TASK DETAILS
Please format the listing below as a Markdown table with the columns Row and Line, numbering each line and skipping blank ones. Leave the pictures out.

• • • • •

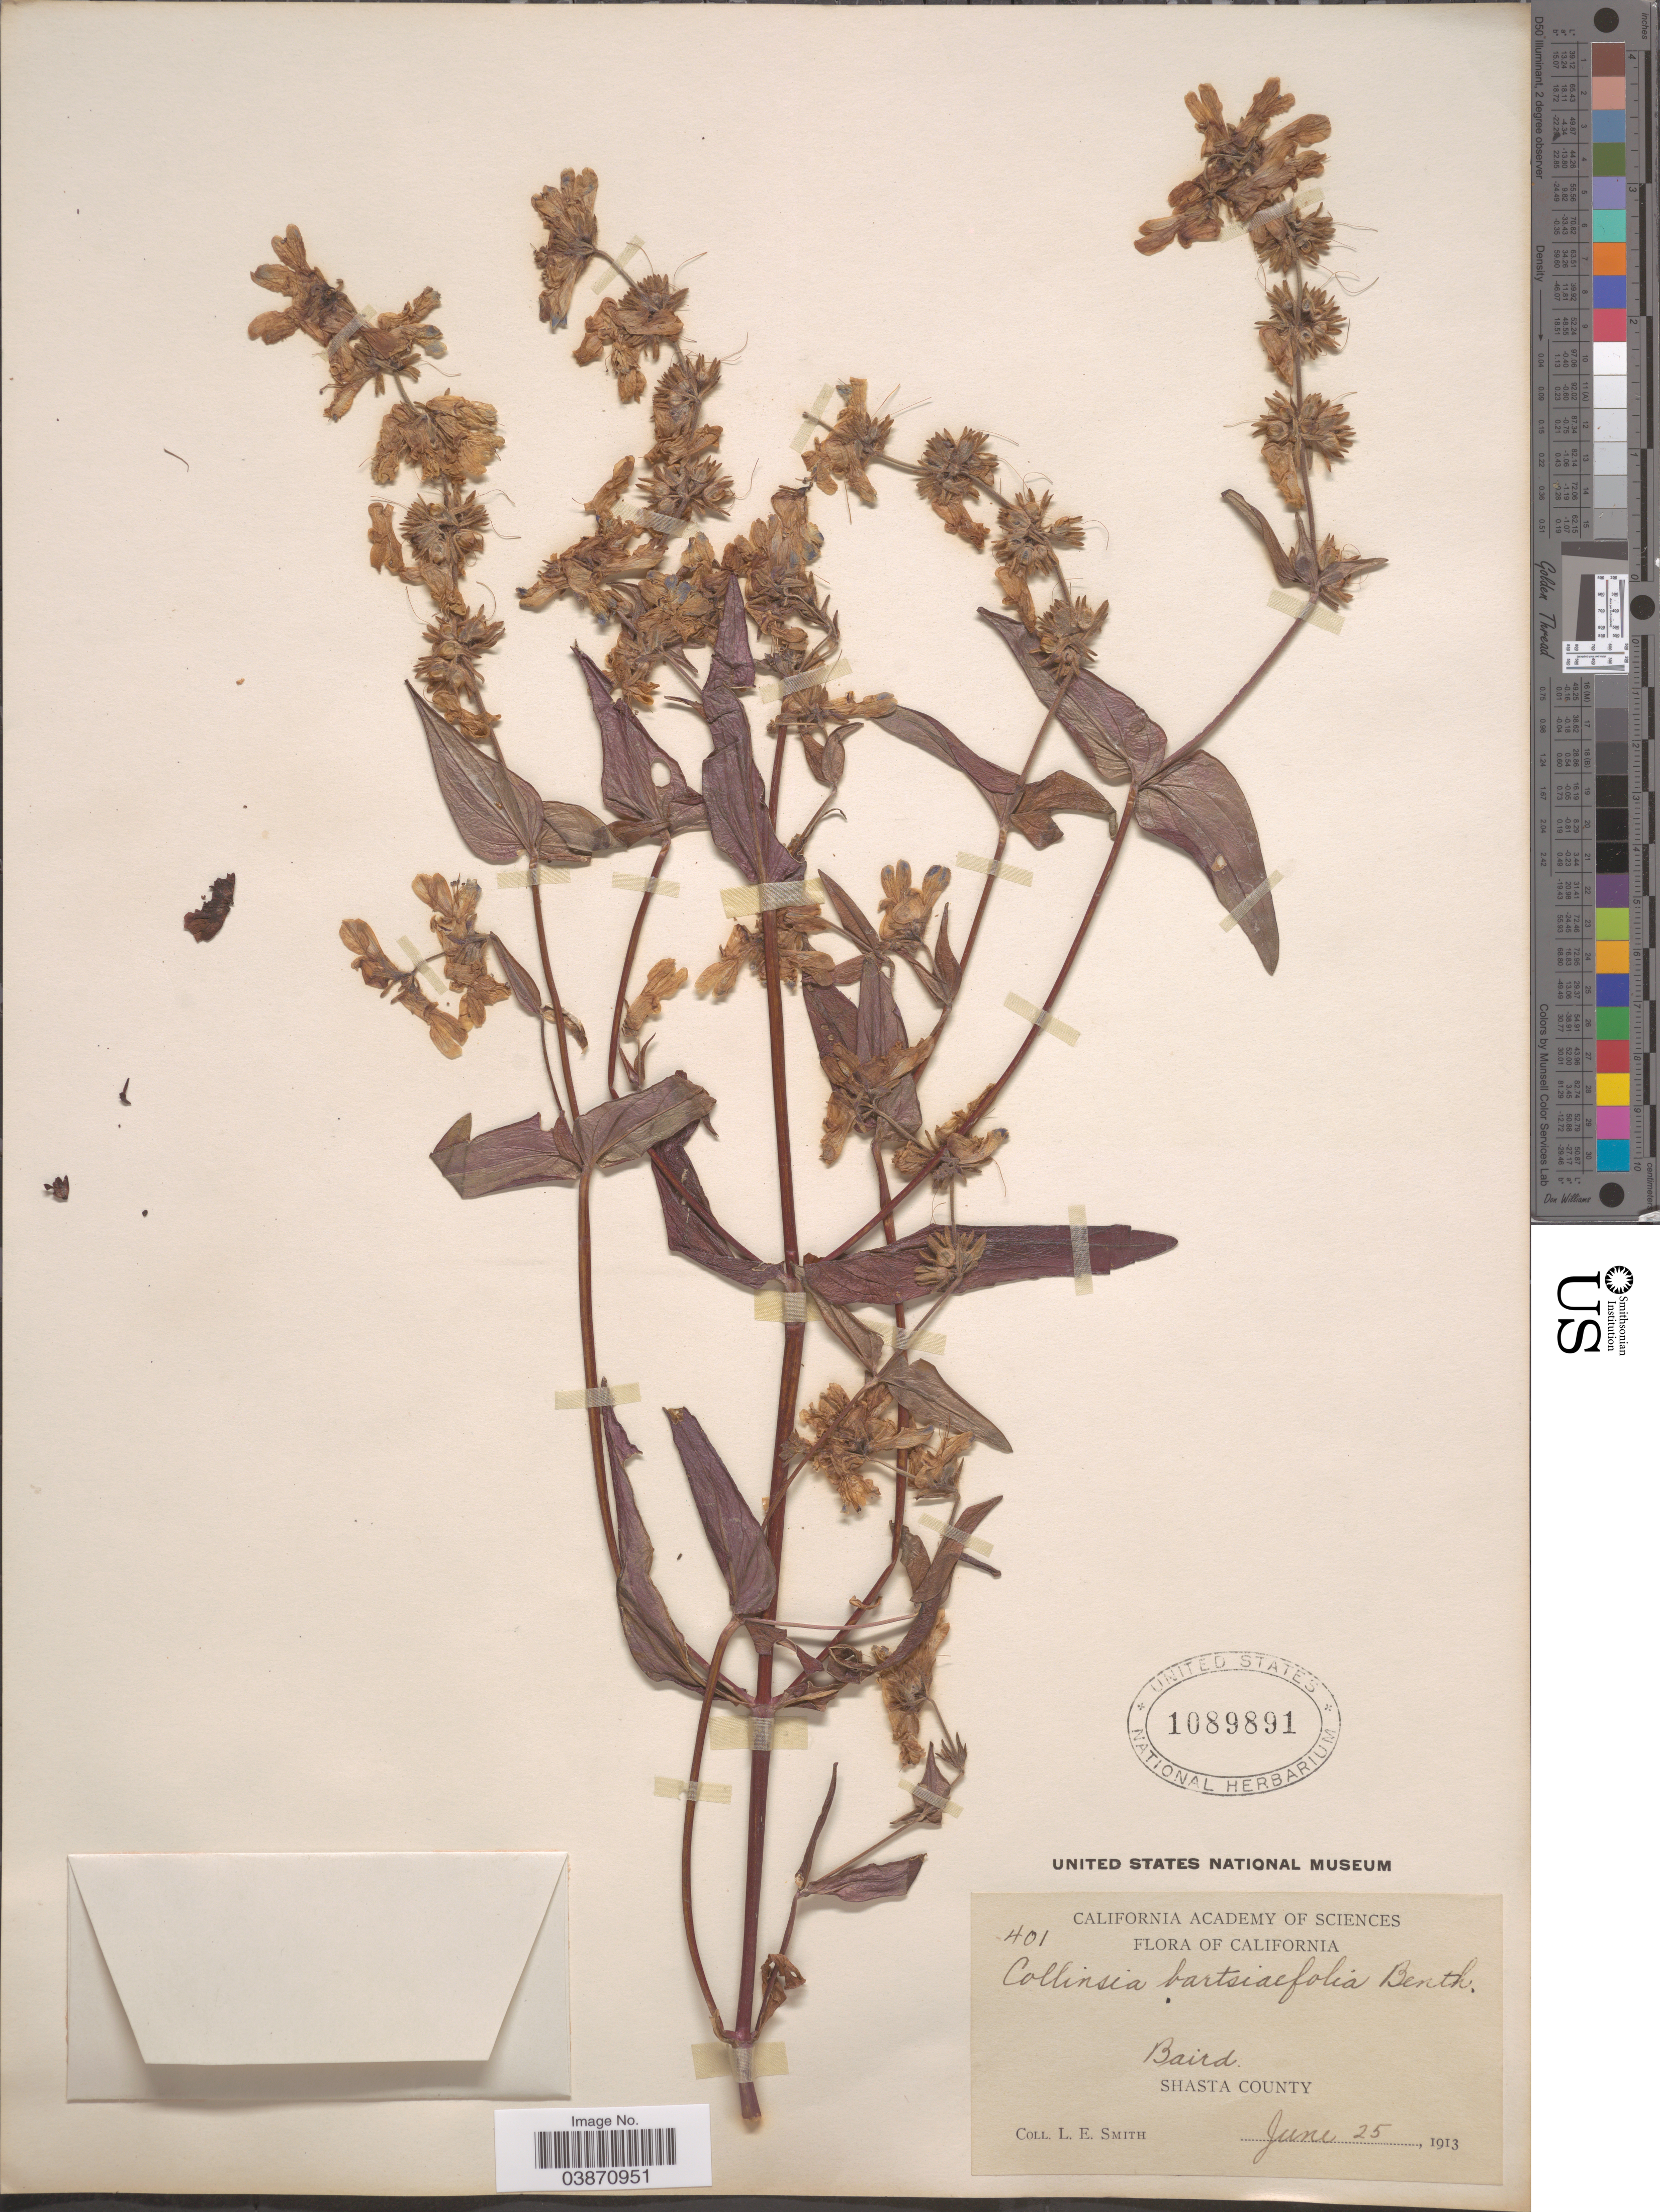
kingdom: Plantae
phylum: Tracheophyta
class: Magnoliopsida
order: Lamiales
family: Plantaginaceae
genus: Collinsia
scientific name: Collinsia bartsiifolia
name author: Benth.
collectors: L. E. Smith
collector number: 401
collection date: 1913-06-25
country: United States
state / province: California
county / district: Shasta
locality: Baird. Shasta County.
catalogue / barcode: US 1089891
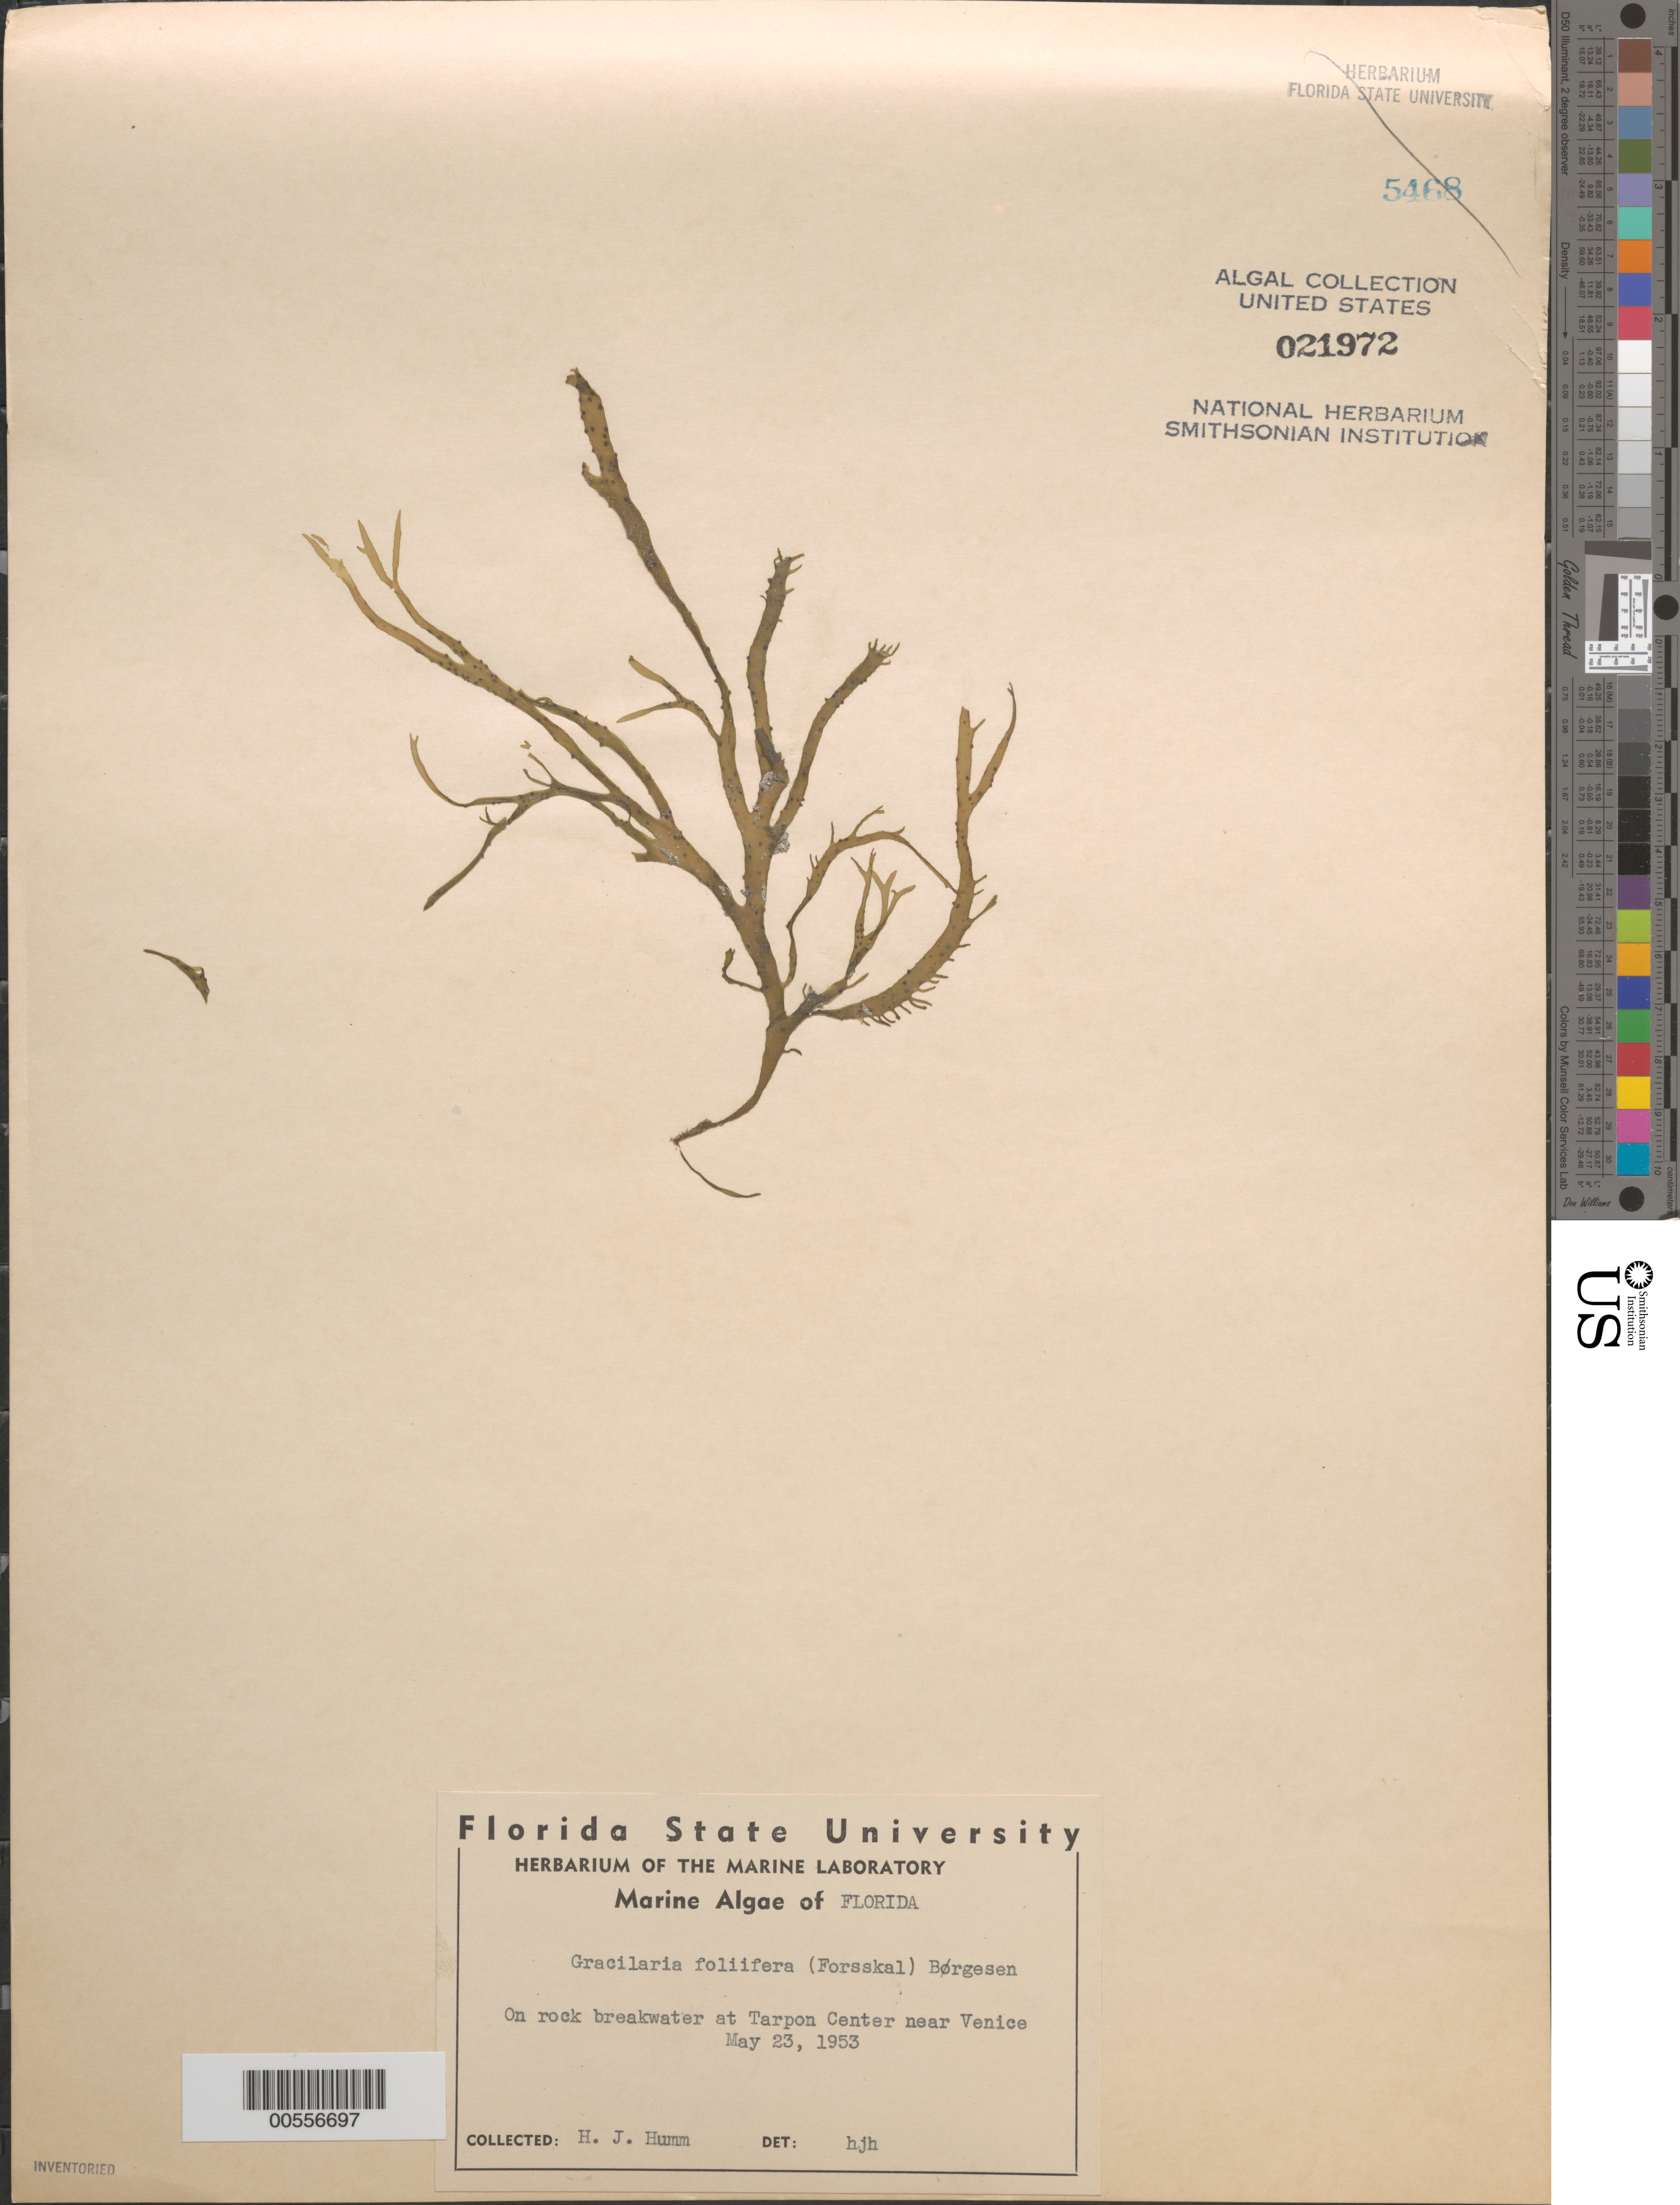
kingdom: Plantae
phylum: Rhodophyta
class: Florideophyceae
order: Gracilariales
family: Gracilariaceae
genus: Gracilaria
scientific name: Gracilaria foliifera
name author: (Forssk.) Børgesen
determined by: Humm, Harold J.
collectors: H. J. Humm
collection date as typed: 23 May 1953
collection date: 1953-05-23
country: United States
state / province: Florida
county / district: Sarasota County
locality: Tarpon Center near Venice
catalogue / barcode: US 21972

• • • • •

FULL ANSWER
| Row | Line |
|---|---|
| 1 | kingdom: Plantae |
| 2 | phylum: Tracheophyta |
| 3 | class: Magnoliopsida |
| 4 | order: Lamiales |
| 5 | family: Plantaginaceae |
| 6 | genus: Collinsia |
| 7 | scientific name: Collinsia bartsiifolia |
| 8 | name author: Benth. |
| 9 | collectors: L. E. Smith |
| 10 | collector number: 401 |
| 11 | collection date: 1913-06-25 |
| 12 | country: United States |
| 13 | state / province: California |
| 14 | county / district: Shasta |
| 15 | locality: Baird. Shasta County. |
| 16 | catalogue / barcode: US 1089891 |
| 17 | kingdom: Plantae |
| 18 | phylum: Rhodophyta |
| 19 | class: Florideophyceae |
| 20 | order: Gracilariales |
| 21 | family: Gracilariaceae |
| 22 | genus: Gracilaria |
| 23 | scientific name: Gracilaria foliifera |
| 24 | name author: (Forssk.) Børgesen |
| 25 | determined by: Humm, Harold J. |
| 26 | collectors: H. J. Humm |
| 27 | collection date as typed: 23 May 1953 |
| 28 | collection date: 1953-05-23 |
| 29 | country: United States |
| 30 | state / province: Florida |
| 31 | county / district: Sarasota County |
| 32 | locality: Tarpon Center near Venice |
| 33 | catalogue / barcode: US 21972 |